Under the French regime the Midnight Mass was always saluted by the firing of
the guns at the fortress, at Quebec, five times in succession.

In Russia, the home of “Santa Claus, ” it is easy to believe that special
observances are attached to the celebration of Christmas Eve. At sunset the
peasantry go in procession to the houses of the local dignitaries and serenade
them, when money is lavishly distributed among them. At sunset a sacred feast is
held, after which the nobleman, or “little father, ” as he is called invites the
peasants to behold a gigantic pine tree prepared in their honor and decked with
gifts which he distributes among those present.
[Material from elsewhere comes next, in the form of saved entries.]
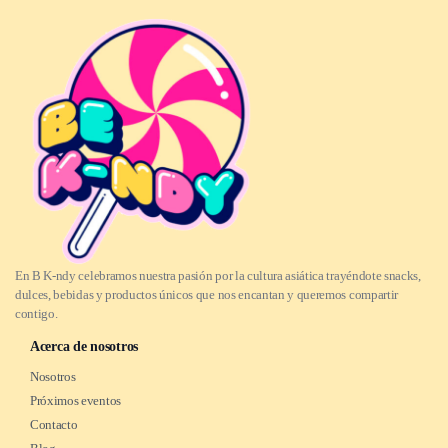
En B K-ndy celebramos nuestra pasión por la cultura asiática trayéndote snacks,
dulces, bebidas y productos únicos que nos encantan y queremos compartir
contigo.
Acerca de nosotros
Nosotros
Próximos eventos
Contacto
Herein can be recognized the
counterpart of our Santa Claus.

In Norway and Sweden, every member of the household must bathe on the day
before Christmas. In the evening, the Bible history of the Nativity is read in
every home, followed by special prayers. In the villages, among the peasants, a
candle is placed in every window to guide Kristine (Santa Claus) on his way. A
pan of meal and sheaf of wheat upon a pole are placed at each
door as an offering to the friends of Heaven, the little winter birds.
Games and dances are held in many of the houses on Christmas night, the parties,
like in our own Newfoundland, being often interrupted by masquerades, who sing
and dance a pantomime, and are at the conclusion rewarded with cakes, sweetmeats
or money. The small boy also have customs peculiar to themselves, and clad in
white pass from house to house, one of them carrying a star shaped lantern,
representing the Star of Bethlehem, and another a box containing two images to
represent the Virgin and Child.

It will be seen that there is certain resemblance in all the Christmas customs
of northern Europe to our own, which is very interesting to trace, and shows
that they all had a common origin.

Telling fortunes, by melting lead, on Christmas and New Year nights, is a
custom still kept up among the ladies in at least one village I know of in
Newfoundland. It is invariably done to obtain some knowledge of what kind of a
looking fellow the future husband will be, and whether the result will confirm
the omen of the cards and about the “dark-haired man across the water, ” or
not.

In Poland when the marriageable maiden yearns to get an idea of the appearance
of her future husband, she draws a stick at haphazard from a heap of wood on
Christmas Eve. As the stick proves to be long or short, straight or crooked, so
shall the husband to be. She next proceeds to find out his occupation, by
dropping hot lead into cold water. The lead will form an imaginary plane
(carpenter), or a last (shoemaker), pair of scissors (tailor), and so on, to all
the trades. This practice is still kept up on New Year’s night among the
peasantry of England and Ireland.

Who will not say that those practices are so conducive to the object aimed at
as the palmistry and Christian science of the so-called cultured and enlightened
people of the present day.

The utilitarian spirit of the age deals with those old customs and traditions
with a ruthless hand. Many of the old customs that our forefathers of
Newfoundland observed at Christmas, in the days of the open-fireplace, are
looked on by their descendants with ridicule, if not with contempt.
Cui
bono?
After a hard season’s work at the fishery, the harmless sports and
relaxation of the Christmas season made new men of them, and a firm religious
belief quickened them into close touch with the grand story of the Nativity and
made them better Christians. Phlegmatic and silent
fishermen,
who had not a word to say all the year round, now blossomed into Grand Knights
of St. Patrick, St. Michael and St. George, Hector Alexander, etc., and gave out
their heroic speeches in verse as they went in fantastic mumming costume from
one neighbours’ house to another. At the village of Vocksinge, the last of them
passed away to his eternal reward a year ago. Alas! Old age and hard work had
shrivelled him up to unheroic proportions. But “poor old Tommy Holland” once
stood on the floor on Christmas night, a veritable hero, as he recited:

“Here come I, Hector, the renowned Hector,

King Priam’s only son, ” etc.

May the light of Heaven shine upon them all, this Christmas morn.